Mr le Président, Mesdames, Messieurs
Nous sommes réunis pour la première fois dans le cadre de la formation spécialisée du CSA en matière de santé, de sécurité et des conditions de travail qui remplacent depuis janvier 2023 le CHSCT.
Pour la section locale Force Ouvrière Justice cette instance représentative revêt une importance capitale dans le suivi des actions et des processus d’accompagnement de l’administration pénitentiaire en matière de santé, de sécurité et des conditions de travail.
En effet, notre établissement pénitentiaire ne fait pas exception à la dégradation des conditions de travail des personnels tous grades et corps confondus.
Le constat est assez significatif du malaise réel de notre profession.
Des rythmes de travail soutenus, des heures supplémentaires qui explosent, les rappels incessants, charge de travail importante, une population pénale de plus en plus vindicative et agressive, un sentiment d’abandon se développe (problème de paie, manque d’écoute, etc….), perte d’autorité, épuisement professionnel, violence interne, conflits entre collègues, risques psycho-sociaux, etc…
A cela s’ajoute les conséquences d’un absentéisme ambiant qui participe à la détérioration de l’environnement socio- professionnel dans certains secteurs.
Par conséquent, Force Ouvrière Justice demande la mise en œuvre d’un calendrier dans le cadre de l’élaboration d’un plan local sur la qualité de vie au travail au sein de notre établissement pénitentiaire.
Force Ouvrière Justice demande également, l’augmentation des moyens alloués pour les acteurs de la prévention pour un meilleur accompagnement des conditions de travail des personnels au quotidien.
Parallèlement dans le contexte actuel, avec un triste record de la surpopulation pénale (73000) et l’incapacité flagrante de recruter de nouveaux agents au vu de la participation décevante lors des derniers concours (18%).
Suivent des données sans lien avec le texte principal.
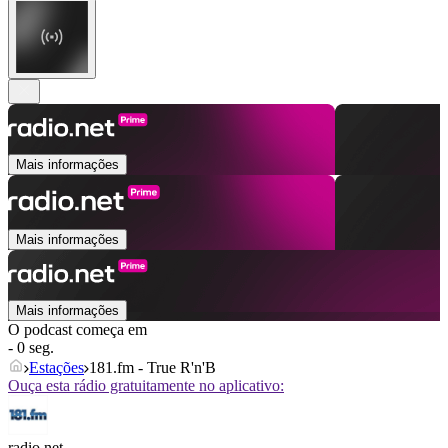
Mais informações
Mais informações
Mais informações
O podcast começa em
- 0 seg.
Estações
181.fm - True R'n'B
Ouça esta rádio gratuitamente no aplicativo:
radio.net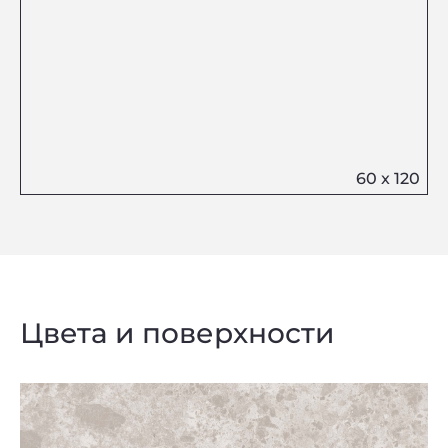
Цвета и поверхности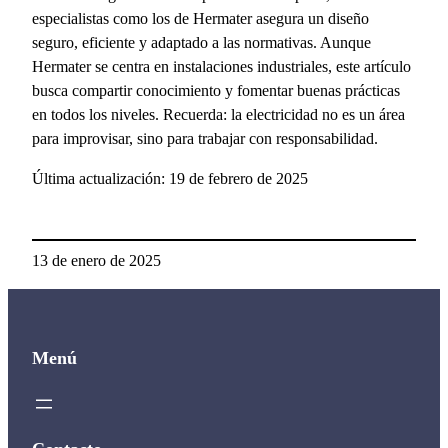
especialistas como los de Hermater asegura un diseño
seguro, eficiente y adaptado a las normativas. Aunque
Hermater se centra en instalaciones industriales, este artículo
busca compartir conocimiento y fomentar buenas prácticas
en todos los niveles. Recuerda: la electricidad no es un área
para improvisar, sino para trabajar con responsabilidad.
Última actualización: 19 de febrero de 2025
13 de enero de 2025
Menú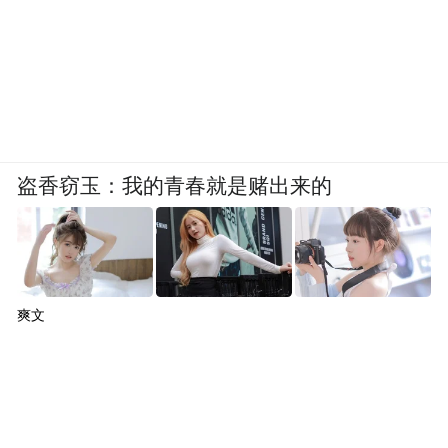
盗香窃玉：我的青春就是赌出来的
爽文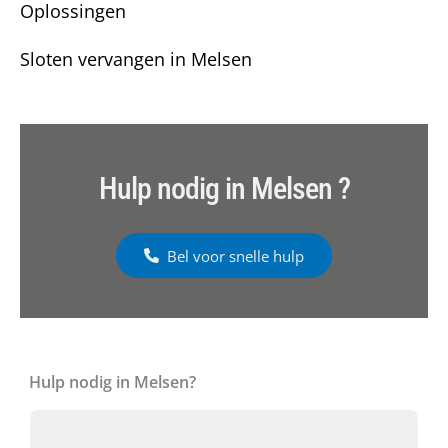
Oplossingen
Sloten vervangen in Melsen
Hulp nodig in Melsen ?
Bel voor snelle hulp
Hulp nodig in Melsen?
Pour Force Ouvrière Justice l’équation est simple, tout est lié :
Sécuritaire-Indemnitaire et Statutaire.
Nous avons assez perdu de temps avec les atermoiements et trahisons des autres syndicats, ce braquet de l’insuffisance qui les caractérisent (gilets par lames, « rangers », smic et internet pour les détenus), n’empêchera pas cette reconnaissance institutionnelle tant attendue par les personnels à travers cette réforme statutaire portée par Force Ouvrière Justice.
Une réforme statutaire à la hauteur des enjeux de la pénitentiaire de demain et garante de meilleures conditions de travail.